Saturday, May 26, 2012

Pots and Poets

This time last week I was in the Art Gallery in York being bowled over by two exhibitions - one was a collection of ceramic sculptures by the potter Gordon Baldwin, and the second was an exhibition of pots and sculptures that had influenced him, which is, I think you will agree, a pretty neat idea.  I didn't know anything about him before, not being up on my modern pots - or any other kind of pot later than Grooved Ware, if I'm honest.  Have a look at the video - I know it's a bit long, but he's a fascinating guy and has some really interesting things to say about creativity ...

And if any of you are within striking distance of Edinburgh on Sunday, please come and hear some poetry!  Reading at Shore Poets will be Robert Crawford, Martin MacIntyre, and me.  Here are the details and it would be lovely to see you there!

Cheers, Joan.

Saturday, May 19, 2012

St Agnes

St Agnes by David Gauld (1889-1890) in the National Gallery of Scotland.  I entered a poem about this fabulous painting in this year's Inspired?  Get Writing! competition and it got a Special Merit award, which chuffed me to bits.  So I thought I'd put the poem here ...


Taller than trees
No one will marry you
Better go for God, Agnes
He's not so picky

they'll not hear a word against you
they'll praise
your personality
your good skin
they'll never mention
your ploughshare nose
your haystack hair

they'll not marry you,
they're little men
and you are taller than trees

Saturday, May 12, 2012

One Hot Cover!

I love sci-fi.  And I love this cover!

Planet Hell is part of A & C Black's Wired Up* series, and is coming out in September.  I'm proud of having the chance to write books like this one, and the Barrington Stoke** title, The Night of the Kelpies.

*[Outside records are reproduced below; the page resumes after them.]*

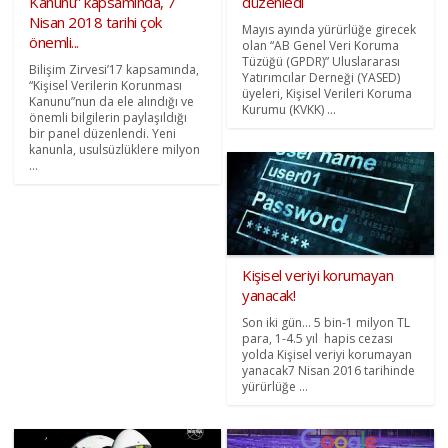
Kanunu” kapsamında, 7
düzenledi
Nisan 2018 tarihi çok
Mayıs ayında yürürlüğe girecek
önemli...
olan “AB Genel Veri Koruma
Tüzüğü (GPDR)” Uluslararası
Bilişim Zirvesi’17 kapsamında,
Yatırımcılar Derneği (YASED)
“Kişisel Verilerin Korunması
üyeleri, Kişisel Verileri Koruma
Kanunu”nun da ele alındığı ve
Kurumu (KVKK) ...
önemli bilgilerin paylaşıldığı
bir panel düzenlendi. Yeni
kanunla, usulsüzlüklere milyon
...
Kişisel veriyi korumayan
yanacak!
Son iki gün… 5 bin-1 milyon TL
para, 1-4.5 yıl hapis cezası
yolda Kişisel veriyi korumayan
yanacak7 Nisan 2016 tarihinde
yürürlüğe ...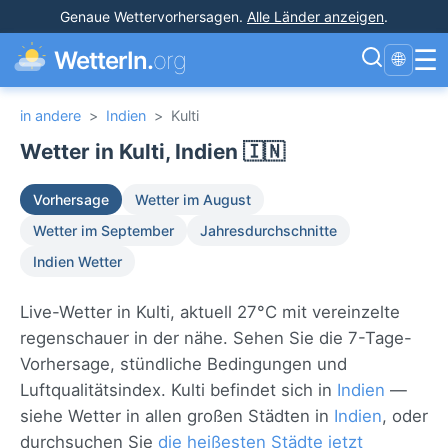
Genaue Wettervorhersagen
.
Alle Länder anzeigen
.
☰
WetterIn.
org
🌐
in andere
>
Indien
>
Kulti
Wetter in Kulti, Indien 🇮🇳
Vorhersage
Wetter im August
Wetter im September
Jahresdurchschnitte
Indien Wetter
Live-Wetter in Kulti, aktuell 27°C mit vereinzelte
regenschauer in der nähe. Sehen Sie die 7-Tage-
Vorhersage, stündliche Bedingungen und
Luftqualitätsindex. Kulti befindet sich in
Indien
—
siehe Wetter in allen großen Städten in
Indien
, oder
durchsuchen Sie
die heißesten Städte jetzt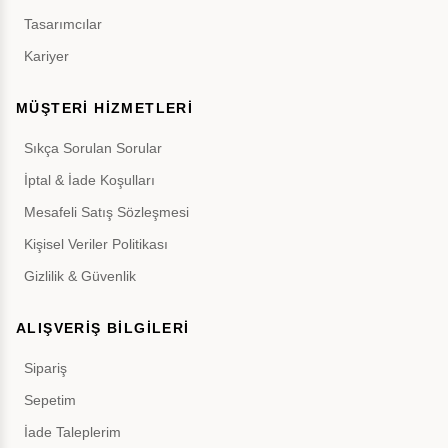
Tasarımcılar
Kariyer
MÜŞTERİ HİZMETLERİ
Sıkça Sorulan Sorular
İptal & İade Koşulları
Mesafeli Satış Sözleşmesi
Kişisel Veriler Politikası
Gizlilik & Güvenlik
ALIŞVERİŞ BİLGİLERİ
Sipariş
Sepetim
İade Taleplerim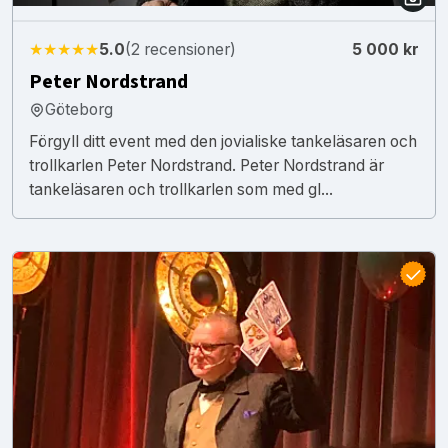
★★★★★
5.0
(2 recensioner)
5 000 kr
Peter Nordstrand
Göteborg
Förgyll ditt event med den jovialiske tankeläsaren och
trollkarlen Peter Nordstrand. Peter Nordstrand är
tankeläsaren och trollkarlen som med gl...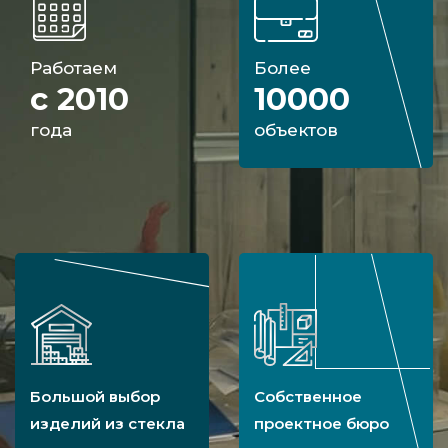
Работаем
Более
с 2010
10000
года
объектов
Большой выбор
Собственное
изделий из стекла
проектное бюро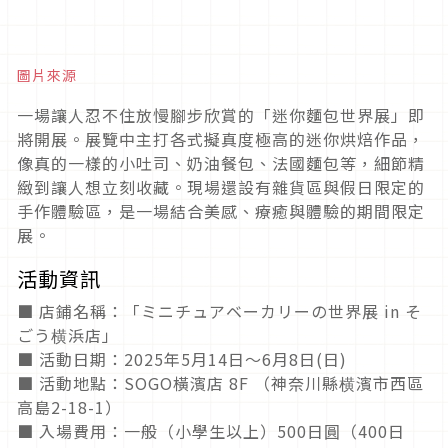
圖片來源
一場讓人忍不住放慢腳步欣賞的「迷你麵包世界展」即
將開展。展覽中主打各式擬真度極高的迷你烘焙作品，
像真的一樣的小吐司、奶油餐包、法國麵包等，細節精
緻到讓人想立刻收藏。現場還設有雜貨區與假日限定的
手作體驗區，是一場結合美感、療癒與體驗的期間限定
展。
活動資訊
■ 店鋪名稱：「ミニチュアベーカリーの世界展 in そ
ごう横浜店」
■ 活動日期：2025年5月14日～6月8日(日)
■ 活動地點：SOGO橫濱店 8F （神奈川縣横濱市西區
高島2-18-1）
■ 入場費用：一般（小學生以上）500日圓（400日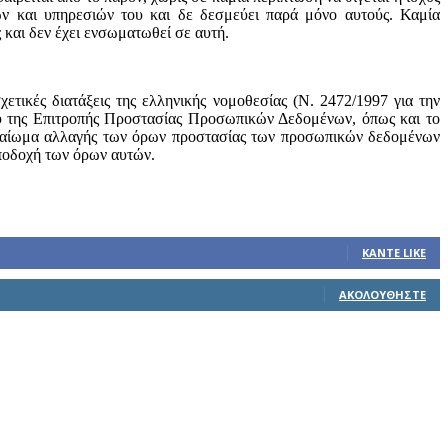
ν και υπηρεσιών του και δε δεσμεύει παρά μόνο αυτούς. Καμία
 και δεν έχει ενσωματωθεί σε αυτή.
χετικές διατάξεις της ελληνικής νομοθεσίας (Ν. 2472/1997 για την
υ της Επιτροπής Προστασίας Προσωπικών Δεδομένων, όπως και το
καίωμα αλλαγής των όρων προστασίας των προσωπικών δεδομένων
ποδοχή των όρων αυτών.
ΚΆΝΤΕ LIKE
ΑΚΟΛΟΥΘΉΣΤΕ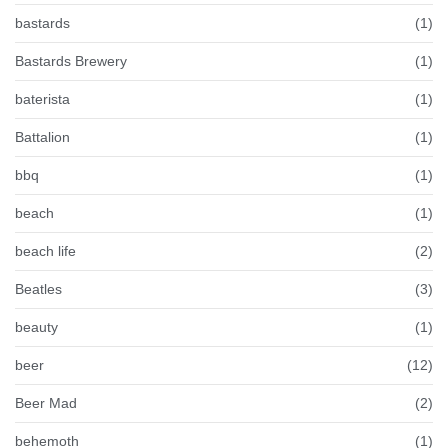
bastards
(1)
Bastards Brewery
(1)
baterista
(1)
Battalion
(1)
bbq
(1)
beach
(1)
beach life
(2)
Beatles
(3)
beauty
(1)
beer
(12)
Beer Mad
(2)
behemoth
(1)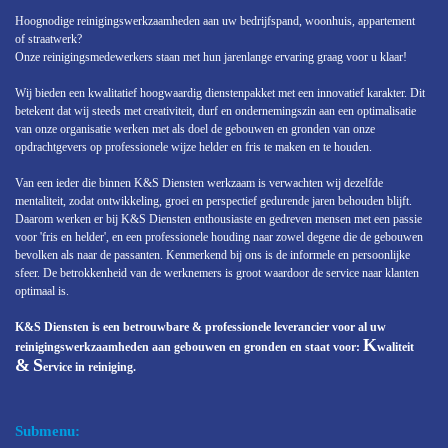
Hoognodige reinigingswerkzaamheden aan uw bedrijfspand, woonhuis, appartement
of straatwerk?
Onze reinigingsmedewerkers staan met hun jarenlange ervaring graag voor u klaar!
Wij bieden een kwalitatief hoogwaardig dienstenpakket met een innovatief karakter. Dit
betekent dat wij steeds met creativiteit, durf en ondernemingszin aan een optimalisatie
van onze organisatie werken met als doel de gebouwen en gronden van onze
opdrachtgevers op professionele wijze helder en fris te maken en te houden.
Van een ieder die binnen K&S Diensten werkzaam is verwachten wij dezelfde
mentaliteit, zodat ontwikkeling, groei en perspectief gedurende jaren behouden blijft.
Daarom werken
er bij K&S Diensten enthousiaste en gedreven mensen met een passie
voor 'fris en helder', en een professionele houding naar zowel degene die de gebouwen
bevolken als naar de passanten. Kenmerkend bij ons is de informele en persoonlijke
sfeer. De betrokkenheid van de werknemers is groot waardoor de service naar klanten
optimaal is.
K&S Diensten is een betrouwbare & professionele leverancier voor al uw
K
reinigingswerkzaamheden aan gebouwen en gronden en staat voor:
waliteit
&
S
ervice in reiniging.
Submenu:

*The series is described as "Highly readable, exciting books that take the struggle out of reading, the Wired and Wired Up series encourage and support reading practice by providing gripping, age-appropriate stories at a manageable length and reading level."

** " ... we pitch our stories at the ‘real’ age of the reader and not their reading age. People who experience difficulties with reading can experience low self-esteem and even depression as a result. We believe that no child or adult who struggles with reading should have to read books written for children many years younger than themselves."

Saturday, May 05, 2012

Jean Alaithia Lennon 1921-2012

(I wanted to post what I said at her memorial service as a tribute to my mum, who died peacefully, in her sleep.  Just as it should be.)

The church is full of stories this morning.  Jean generated stories.
Over the past few days, so many people have been coming up to us to say, lovingly, how sorry they are and how sudden it has been and then, they’d tell a story about when they met Jean first or spoke with her last and there she would be – herself – vivid and relentless and indomitable - and laughing.  All those people and all of us here – we all share so many stories and in so many of them, she is laughing.

She had pain and disability and growing dementia, and sometimes she was anxious, and sometimes she was sad, but she did not choose to embrace those things.  She did not choose to let them define her.

They say you carry your parents on your shoulders your whole life.  Certainly, I know that every time I don’t scrape out a jar carefully enough, I am aware of my mum.  But that isn’t really her legacy.

She left us an inheritance – an expectation – a call to be vivid, to take delight and indignation in both hands – to choose not to be pale or cautious or mealy-mouthed, but to get right up in the face of power and speak truth to it till its pips squeak.  To notice the sky.  To cultivate the fine art of silliness.  To live vividly.  To leave, as she did, definite footprints on the shore.